The Webster case, you recall, questioned the constitutionality of certain statutes regulating abortions in Missouri. The restrictions upon abortions (for example, public facilities may not be used for abortions even if no public funds are spent) were upheld by a five-to-four Supreme Court vote. Media coverage of the dissenting votes focused around Justice Harry Blackmun's cryptic "I fear for the future" sermon. But the key passage in the Missouri law was quietly and persistently targeted by Justice John Paul Stevens. The crucial passage-actually contained in the preamble of the Missouri statute-set forth "findings" which stated that the life of each human being "begins at conception" and that "unborn children have protectable interests in life, health, and well-being." In other words, zygotes are people too.
Justice Stevens argued that the Missouri "findings" were unconstitutional, and he appealed to a remarkable (yet little noticed) argument. At first, his reasoning seems rather academic-indeed, this is undoubtedly why the media centered on Blackmun's more dramatic comments. Had we given Stevens' "illustrational" argument closer examination, however, we would have found it to expose the irony lurking just beneath the surface of pro-life ideology. And guess who Stevens appeals to in his subtle dissent? Why, Saint Thomas Aquinas, of course.
The irony, quite simply, is this: how many clinic-blocking, doctor-harassing, "pro-life" Roman Catholics know that the entire history of their church denies that the zygote is a person? Since history can be so painfully embarrassing, I suppose we should all be thankful for that most soothing of afflictions, the short memory.

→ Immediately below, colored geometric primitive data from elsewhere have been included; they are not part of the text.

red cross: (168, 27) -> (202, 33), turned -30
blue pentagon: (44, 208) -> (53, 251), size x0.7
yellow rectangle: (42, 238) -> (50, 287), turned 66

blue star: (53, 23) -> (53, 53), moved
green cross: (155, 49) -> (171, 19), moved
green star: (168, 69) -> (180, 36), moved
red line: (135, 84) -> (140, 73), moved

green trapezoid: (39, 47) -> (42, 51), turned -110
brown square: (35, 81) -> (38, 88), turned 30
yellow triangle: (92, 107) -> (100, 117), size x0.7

The current official position of the Catholic church is published in the 1987 Vatican-issued Instruction on Respect for Human Life in Its Origin and on the Dignity of Procreation. In the Instruction, it is stated that "every human being" has a "right to life and physical integrity from the moment of conception until death. . . ." Now contrary to most writers and readers of abortion-related discourse, I am not going to line up on either side of this insoluble question (sorry to disappoint the simple-minded dichotomy purveyors). In fact, to leap in at this point, boldly asserting or denying the personhood of the zygote and then weighing that conviction against the woman's personal rights, is precisely the move that has consistently clouded the clear argument of thinkers like Justice Stevens. What I wish to point out, as Stevens subtly attempts to do, is that the official position of the church-from the church's very conception up until Pope Pius IX's 1869 decree-held that the fetus did not become a person until late in the course of gestation. And this tradition (lasting almost two millennia) of church "findings" should give the modern Catholic some pause over the "eternal veracity" of their current findings. Ask almost any Roman Catholic if the saints believed in personhood at conception, and they will scoff, "Of course." But they would be wrong.
I wish to focus primarily on Saint Thomas, but even earlier church fathers held that "personhood" developed late in the pregnancy. Saint Augustine and Saint Jerome, for example, both believed that destruction of a fetus could not be considered homicide until the fetus had fully formed. Prior to this "full formation," the fetus held no greater moral significance than an irrational animal. That is not to say that the fetus held no moral status, for all living things, according to the faithful, are products of God's handiwork and consequently deserving of reverential respect. But this line of thinking (which Ronald Dworkin, in his new book Life's Dominion, finds more intelligible than other abortion-related arguments must be understood as quite different from the "personhood argument." It is different because the criteria for moral respect widens radically from the sanctity of "persons" to the sanctity of "life." Moreover, such a broadening of the criteria for moral respect opens the door too widely for the pious believer, who must now sin nightly as he devours his sacred sirloin.